## What you are asked to do
Copy from the first line below down to and including the line with "left eye: (65, 296)". Skip the pictures.

## Dataset excerpts
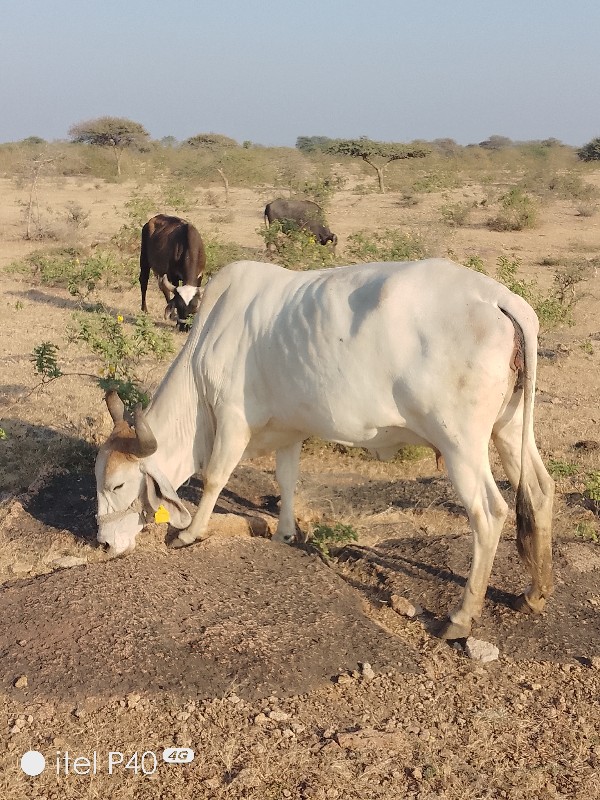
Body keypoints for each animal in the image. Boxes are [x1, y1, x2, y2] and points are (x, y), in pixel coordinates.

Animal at [95, 260, 552, 640]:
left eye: (117, 485)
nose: (102, 544)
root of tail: (500, 300)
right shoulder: (290, 430)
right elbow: (286, 479)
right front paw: (284, 532)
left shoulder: (231, 421)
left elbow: (213, 479)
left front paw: (189, 533)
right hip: (509, 428)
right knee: (539, 491)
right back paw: (534, 593)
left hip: (460, 444)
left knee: (489, 513)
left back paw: (460, 618)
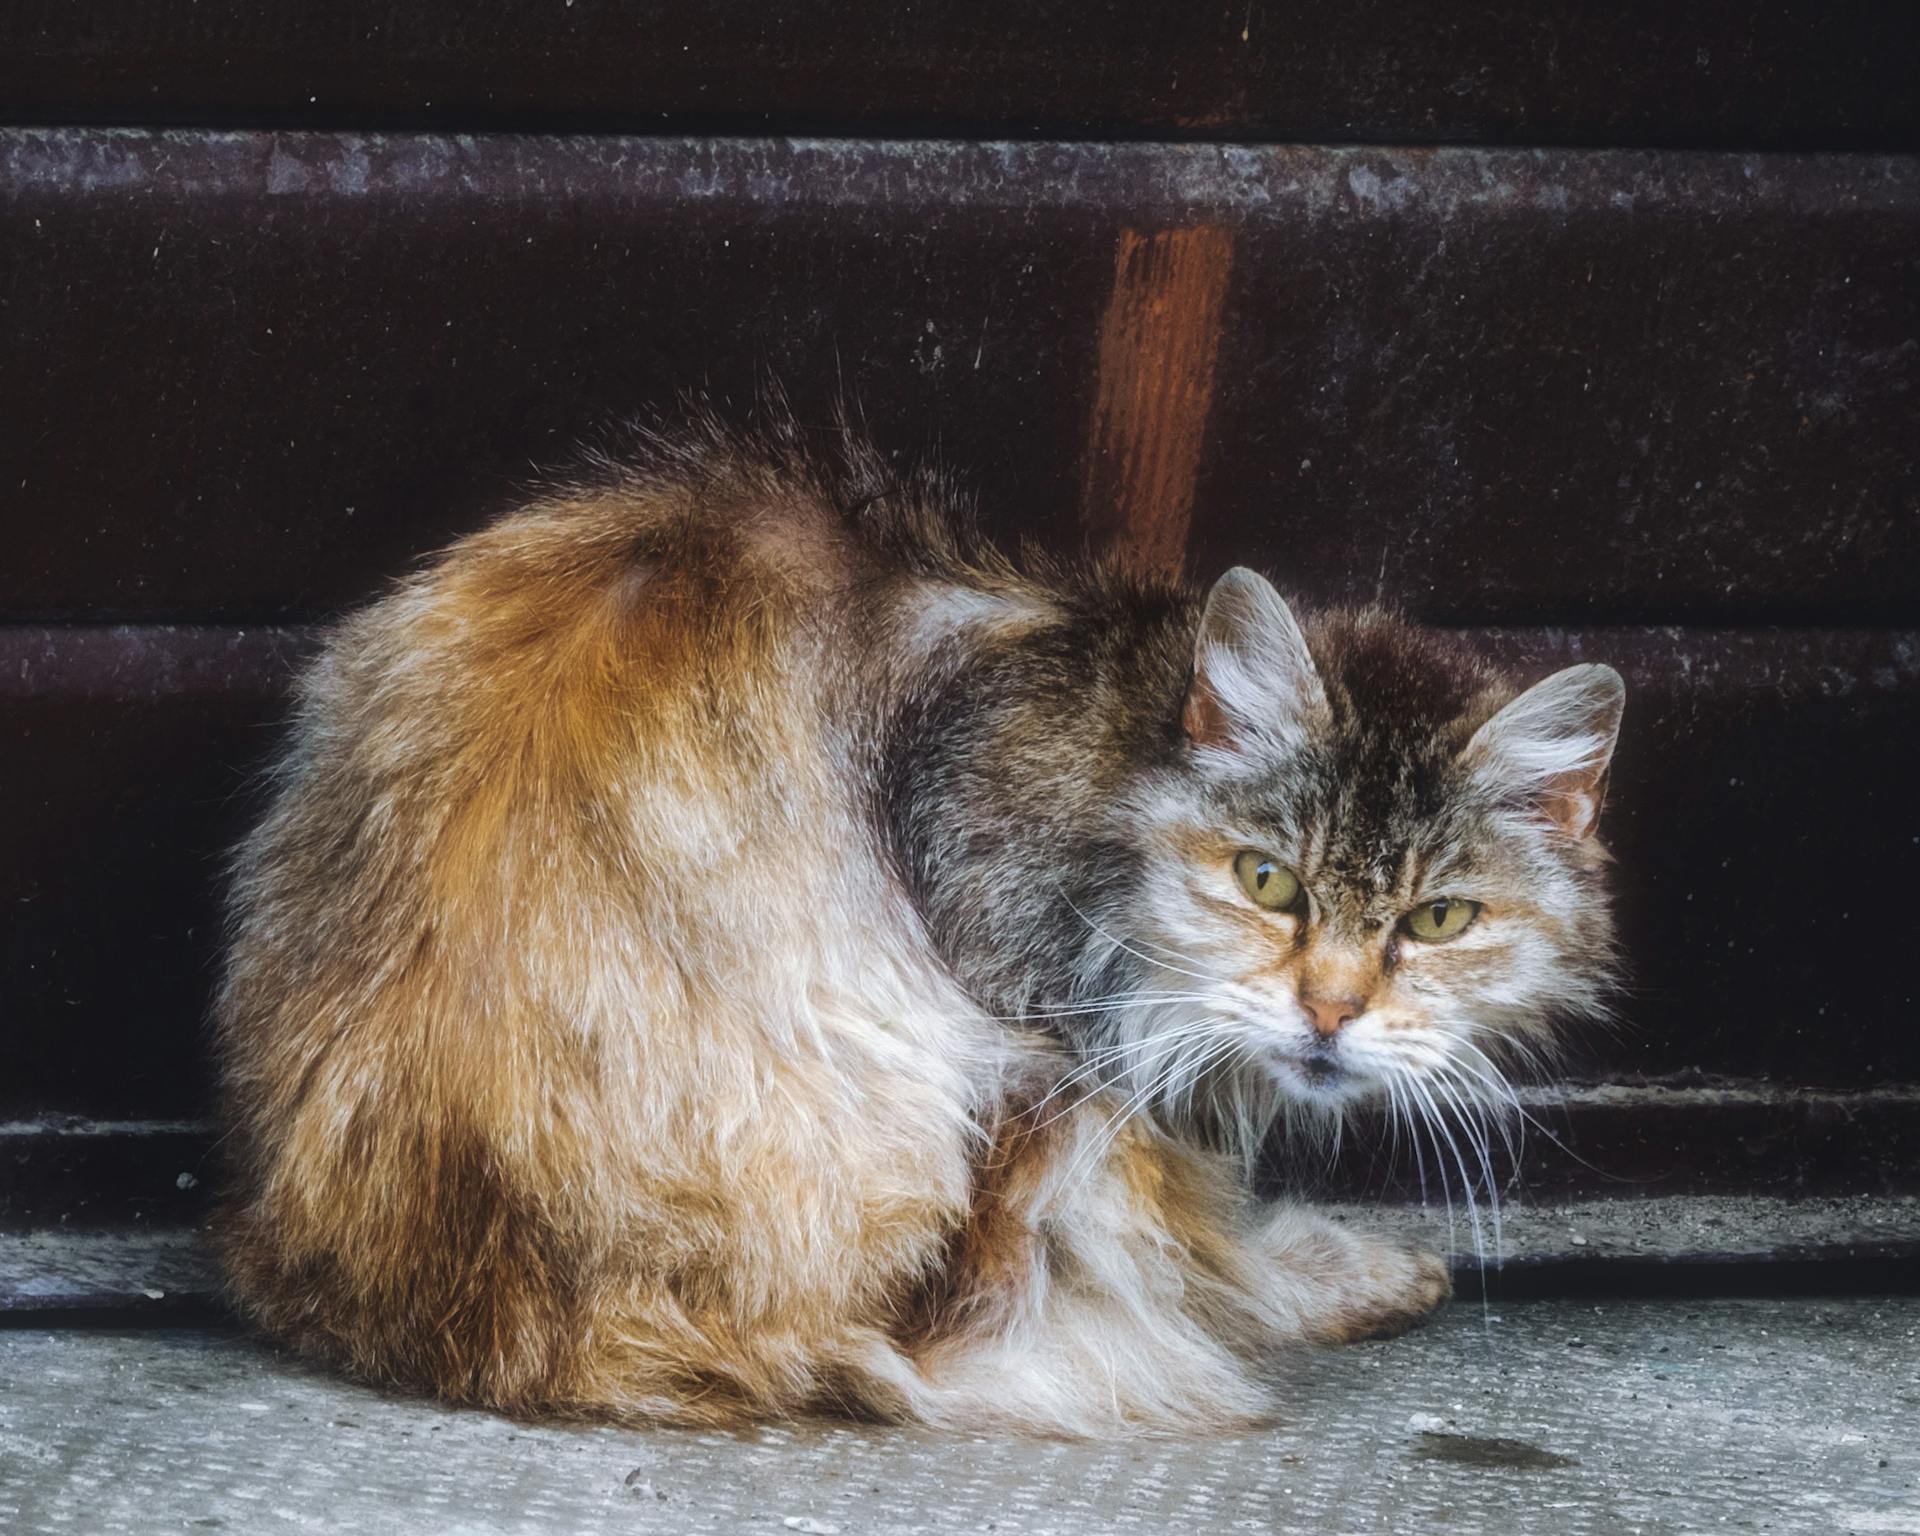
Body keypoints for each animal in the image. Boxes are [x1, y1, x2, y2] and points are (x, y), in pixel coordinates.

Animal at [210, 414, 1620, 1436]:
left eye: (1440, 919)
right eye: (1268, 882)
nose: (1330, 1009)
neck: (1112, 724)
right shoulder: (1049, 1021)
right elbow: (1197, 1245)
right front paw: (1321, 1276)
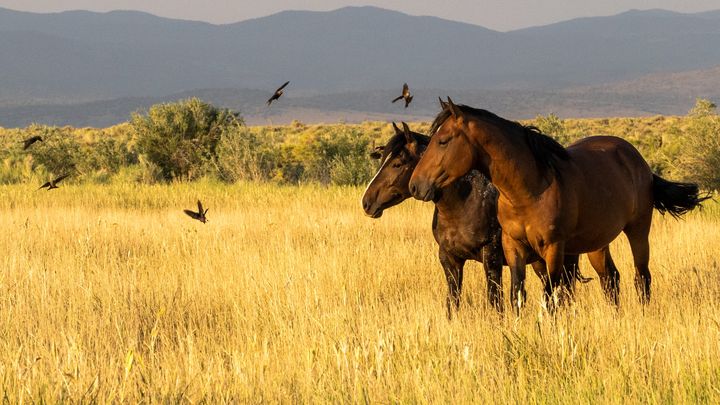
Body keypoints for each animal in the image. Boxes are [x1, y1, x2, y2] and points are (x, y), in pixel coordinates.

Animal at [362, 121, 588, 317]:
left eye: (397, 164)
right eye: (382, 161)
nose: (366, 202)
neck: (462, 203)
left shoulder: (491, 257)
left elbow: (495, 301)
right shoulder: (449, 259)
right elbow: (452, 302)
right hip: (539, 262)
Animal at [409, 98, 710, 313]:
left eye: (443, 141)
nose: (416, 186)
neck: (528, 190)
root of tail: (638, 160)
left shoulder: (552, 249)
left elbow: (551, 296)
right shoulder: (513, 246)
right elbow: (518, 295)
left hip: (638, 231)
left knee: (642, 277)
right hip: (597, 244)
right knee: (611, 279)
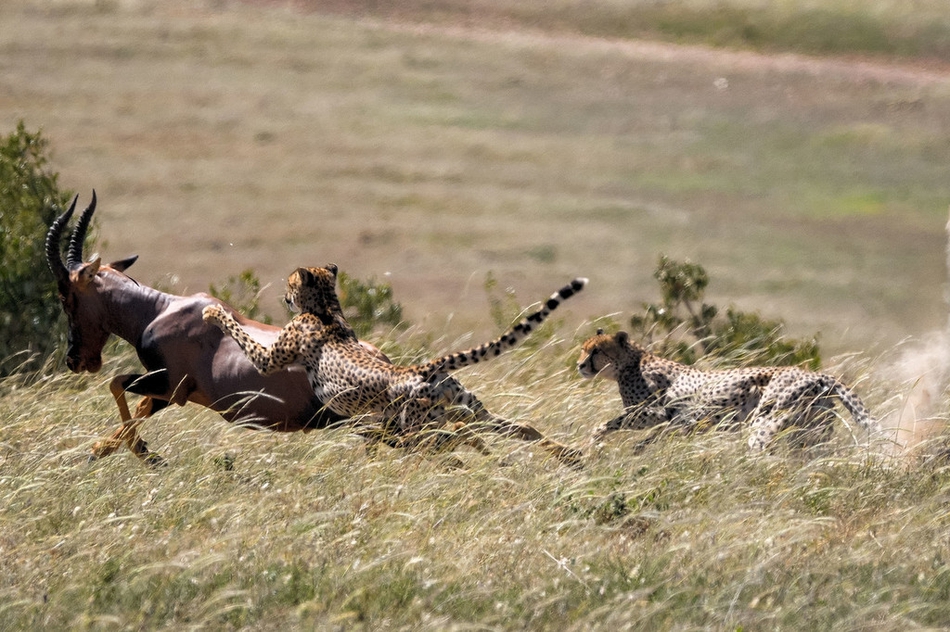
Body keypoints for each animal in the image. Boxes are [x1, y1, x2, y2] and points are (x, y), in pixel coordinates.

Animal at [45, 193, 372, 464]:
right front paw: (104, 450)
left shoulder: (169, 385)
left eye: (65, 296)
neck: (159, 310)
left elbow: (116, 383)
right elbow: (138, 407)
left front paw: (147, 454)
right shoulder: (171, 394)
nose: (75, 360)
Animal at [203, 264, 588, 466]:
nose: (285, 296)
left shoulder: (269, 360)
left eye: (290, 282)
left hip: (419, 429)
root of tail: (422, 369)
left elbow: (239, 331)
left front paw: (212, 310)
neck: (326, 308)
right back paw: (568, 456)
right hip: (469, 411)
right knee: (520, 427)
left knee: (452, 440)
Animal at [576, 328, 880, 452]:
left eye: (596, 351)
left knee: (759, 447)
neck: (632, 363)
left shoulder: (655, 412)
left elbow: (612, 422)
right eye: (583, 349)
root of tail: (816, 373)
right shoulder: (677, 420)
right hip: (812, 432)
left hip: (766, 420)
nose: (579, 365)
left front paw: (595, 438)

## Your solution
Body keypoints for each animal in the image. Boxes are [x1, y1, x2, y2] and points are (x, y), in pixel coordinates.

Animal at [95, 260, 552, 640]:
left eye: (117, 485)
nose: (102, 544)
root of tail: (500, 300)
right shoulder: (290, 430)
right elbow: (286, 479)
right front paw: (284, 532)
left shoulder: (231, 421)
left elbow: (213, 479)
left front paw: (189, 533)
right hip: (509, 428)
right knee: (539, 491)
right back paw: (534, 593)
left hip: (460, 444)
left knee: (489, 513)
left back paw: (460, 618)
Body keypoints for each animal in the image. Boxes are [x1, y1, x2, y2] and points are (x, y), in pixel coordinates.

Animal at [210, 414, 1620, 1436]:
left eye: (1440, 919)
right eye: (1268, 882)
nose: (1330, 1009)
neck: (1112, 724)
right shoulder: (1049, 1021)
right elbow: (1197, 1245)
right front paw: (1321, 1276)
Body keypoints for each animal in the image. Boxes are [x1, y1, x2, y2] and points are (x, y), in pixel coordinates.

Animal at [362, 121, 588, 317]:
left eye: (397, 164)
right eye: (382, 161)
nose: (366, 202)
neck: (462, 203)
left shoulder: (491, 257)
left elbow: (495, 301)
right shoulder: (449, 259)
right elbow: (452, 302)
right hip: (539, 262)
Animal at [409, 98, 710, 313]:
left eye: (443, 141)
nose: (416, 186)
neck: (528, 190)
root of tail: (638, 160)
left shoulder: (552, 249)
left elbow: (551, 296)
right shoulder: (513, 246)
right elbow: (518, 295)
left hip: (638, 231)
left knee: (642, 277)
right hip: (597, 244)
right knee: (611, 279)
Body keypoints for each animal in the image. Boxes are [x1, y1, x2, y2] and points are (x, y), in pixel coordinates.

Animal at [45, 193, 372, 464]:
right front paw: (104, 450)
left shoulder: (169, 385)
left eye: (65, 296)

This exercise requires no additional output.